The Cold Within

20140718-154935-56975304.jpgToday I ran into two of my teachers from junior high and high school and was reminded of why I want to be an English teacher. As I was chatting with one of them, she mentioned my favorite junior high English teacher, Mrs. M. I had Mrs. M in the eighth grade and haven’t kept in touch with her (though, I might just try finding her in the phone book to send her a thank you card). She was by far my favorite teacher that I had in junior high. And now that I’m thinking about it, she’s probably the reason why I fell in love with reading, writing, and why I want to be a teacher.

We studied so many topics in her class but the only thing I remember was reading “The Diary of Anne Frank.” As some of you may know, I LOVE Anne Frank. Her diary changed my life and the way that I look at the world. If you haven’t read it, please go read it. It’s far more interesting than my blog. Anyhow, while we were studying the Holocaust, Mrs. M shared the poem “The Cold Within” by James Patrick Kinney. He wrote it in the eight grade and since then it’s become a very famous poem (you can read it here).  After we read it as a class, she asked us in her sweet old lady voice, “What does it mean to die from the cold within?”

As an eighth-grader, I think I would’ve said something like, “To not let go of being prejudice against others” or “To not give someone your “stick of birch.” Or something along those lines. But now, as a twenty-two year-old, I would change that answer to a rather lengthy one:

It’s letting the darkness or hate or grudges or whatever take over. It’s letting prejudices stop you from doing something kind. It means living in misery and spite. It kills you spiritually, mentally, emotionally, and physically–and if you ask me, that doesn’t sound like a very pleasant way to die. Looking back at my eighth grade self, I didn’t think that dying from the cold within meant so much and more than what I’ve touched on.
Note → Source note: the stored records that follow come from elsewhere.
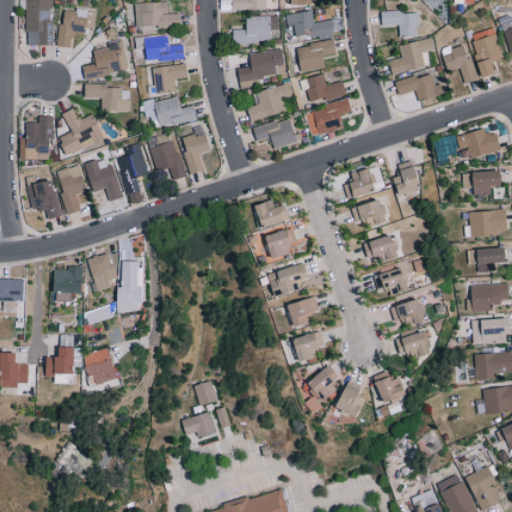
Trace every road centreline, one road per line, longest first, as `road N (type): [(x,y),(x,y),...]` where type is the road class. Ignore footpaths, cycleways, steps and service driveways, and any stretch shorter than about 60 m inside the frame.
road 1 (residential): [(0,254),(52,248),(511,97)]
road 2 (residential): [(5,0),(3,179),(16,254)]
road 3 (residential): [(308,166),(368,348)]
road 4 (residential): [(209,0),(218,94),(248,185)]
road 5 (residential): [(358,0),(359,34),(389,138)]
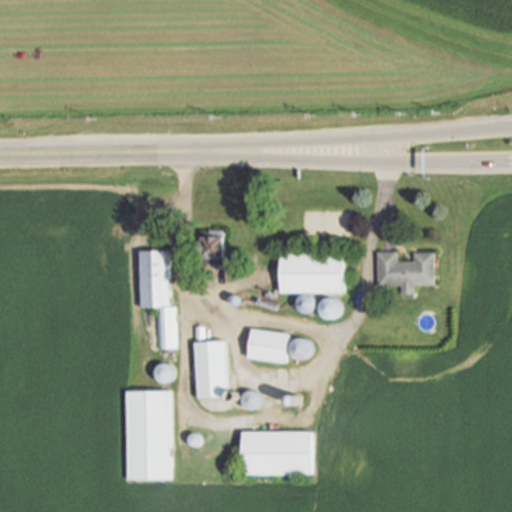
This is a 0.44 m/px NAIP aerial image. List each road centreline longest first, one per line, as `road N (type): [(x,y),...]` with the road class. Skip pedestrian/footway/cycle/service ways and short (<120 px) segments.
road 1 (secondary): [(511,126),(0,154)]
road 2 (secondary): [(0,156),(511,164)]
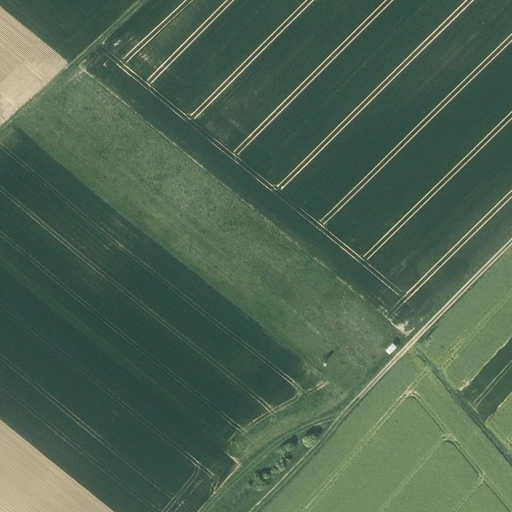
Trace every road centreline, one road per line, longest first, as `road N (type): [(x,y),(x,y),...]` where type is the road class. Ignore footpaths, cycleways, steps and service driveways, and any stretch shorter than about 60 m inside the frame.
road 1 (track): [(511,258),(266,511)]
road 2 (track): [(0,147),(161,0)]
road 3 (track): [(342,430),(299,442),(217,511)]
road 4 (track): [(420,350),(511,458)]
Granted, we all have our grudges and are imperfect people. We all make mistakes. We all have to make our own choices. For me, I’ve always believed that everyone has genuine good in them. But that causes me to pause and think about why we all hold onto the cold at times. How come we can’t let it go? . . . [Please don’t start singing “Let It Go” from Frozen] . . .  What does it mean to die from the cold within? So tell me, dear readers, what are your thoughts on the cold within?



We’ll cover the “Why I Want To Be A Teacher” part soon…but I’ll give you a hint: It has something to do with wanting to help them grow, learn, and how their “stick of birch” matters in the world.